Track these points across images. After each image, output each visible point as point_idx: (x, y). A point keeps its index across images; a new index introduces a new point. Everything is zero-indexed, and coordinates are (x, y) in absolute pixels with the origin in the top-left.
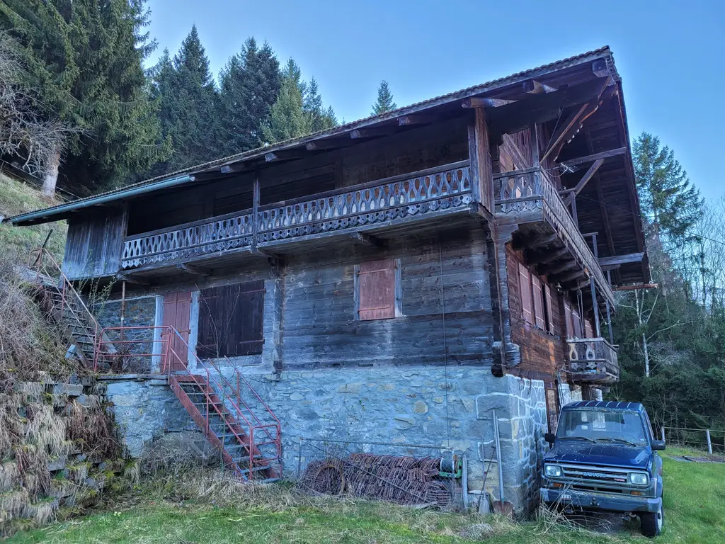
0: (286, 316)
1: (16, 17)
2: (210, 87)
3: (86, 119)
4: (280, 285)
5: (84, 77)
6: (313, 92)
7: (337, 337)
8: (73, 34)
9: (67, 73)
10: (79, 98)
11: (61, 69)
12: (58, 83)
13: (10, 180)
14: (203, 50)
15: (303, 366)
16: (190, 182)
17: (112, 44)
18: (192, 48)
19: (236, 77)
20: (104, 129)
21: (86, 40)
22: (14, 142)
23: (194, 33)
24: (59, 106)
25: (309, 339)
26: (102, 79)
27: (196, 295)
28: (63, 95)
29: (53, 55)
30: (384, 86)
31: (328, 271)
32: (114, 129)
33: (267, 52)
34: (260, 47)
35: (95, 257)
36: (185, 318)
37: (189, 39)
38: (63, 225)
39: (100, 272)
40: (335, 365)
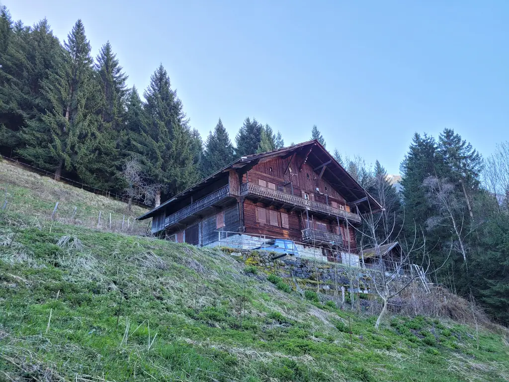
0: (203, 232)
1: (139, 146)
2: (230, 147)
3: (168, 179)
4: (202, 224)
5: (166, 162)
6: (280, 139)
7: (213, 235)
8: (159, 147)
9: (158, 163)
10: (165, 171)
11: (156, 161)
12: (156, 167)
13: (141, 208)
14: (225, 129)
15: (207, 244)
16: (175, 200)
17: (174, 147)
18: (220, 130)
19: (242, 139)
20: (175, 181)
21: (165, 147)
22: (140, 194)
23: (220, 121)
24: (157, 176)
25: (207, 237)
26: (172, 161)
27: (184, 231)
28: (158, 171)
29: (153, 157)
30: (315, 128)
31: (211, 218)
32: (179, 180)
33: (255, 123)
34: (251, 121)
35: (159, 225)
36: (182, 239)
37: (218, 125)
38: (151, 219)
39: (160, 229)
40: (213, 242)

.....

Activity -
Can you lay out the stretch of the records from their start through the line containing "0: (203, 232)" as a Markdown table with columns Row and Text, numbering each line and skipping blank ones? Keep the pictures out of your answer.

Response to this task -
| Row | Text |
|---|---|
| 1 | Track these points across images. After each image, output each visible point as point_idx: (x, y). A point keeps its index across images; a new index introduces a new point. Everything is zero-indexed, and coordinates are (x, y) in absolute pixels with the origin in the top-left. |
| 2 | 0: (286, 316) |
| 3 | 1: (16, 17) |
| 4 | 2: (210, 87) |
| 5 | 3: (86, 119) |
| 6 | 4: (280, 285) |
| 7 | 5: (84, 77) |
| 8 | 6: (313, 92) |
| 9 | 7: (337, 337) |
| 10 | 8: (73, 34) |
| 11 | 9: (67, 73) |
| 12 | 10: (79, 98) |
| 13 | 11: (61, 69) |
| 14 | 12: (58, 83) |
| 15 | 13: (10, 180) |
| 16 | 14: (203, 50) |
| 17 | 15: (303, 366) |
| 18 | 16: (190, 182) |
| 19 | 17: (112, 44) |
| 20 | 18: (192, 48) |
| 21 | 19: (236, 77) |
| 22 | 20: (104, 129) |
| 23 | 21: (86, 40) |
| 24 | 22: (14, 142) |
| 25 | 23: (194, 33) |
| 26 | 24: (59, 106) |
| 27 | 25: (309, 339) |
| 28 | 26: (102, 79) |
| 29 | 27: (196, 295) |
| 30 | 28: (63, 95) |
| 31 | 29: (53, 55) |
| 32 | 30: (384, 86) |
| 33 | 31: (328, 271) |
| 34 | 32: (114, 129) |
| 35 | 33: (267, 52) |
| 36 | 34: (260, 47) |
| 37 | 35: (95, 257) |
| 38 | 36: (185, 318) |
| 39 | 37: (189, 39) |
| 40 | 38: (63, 225) |
| 41 | 39: (100, 272) |
| 42 | 40: (335, 365) |
| 43 | 0: (203, 232) |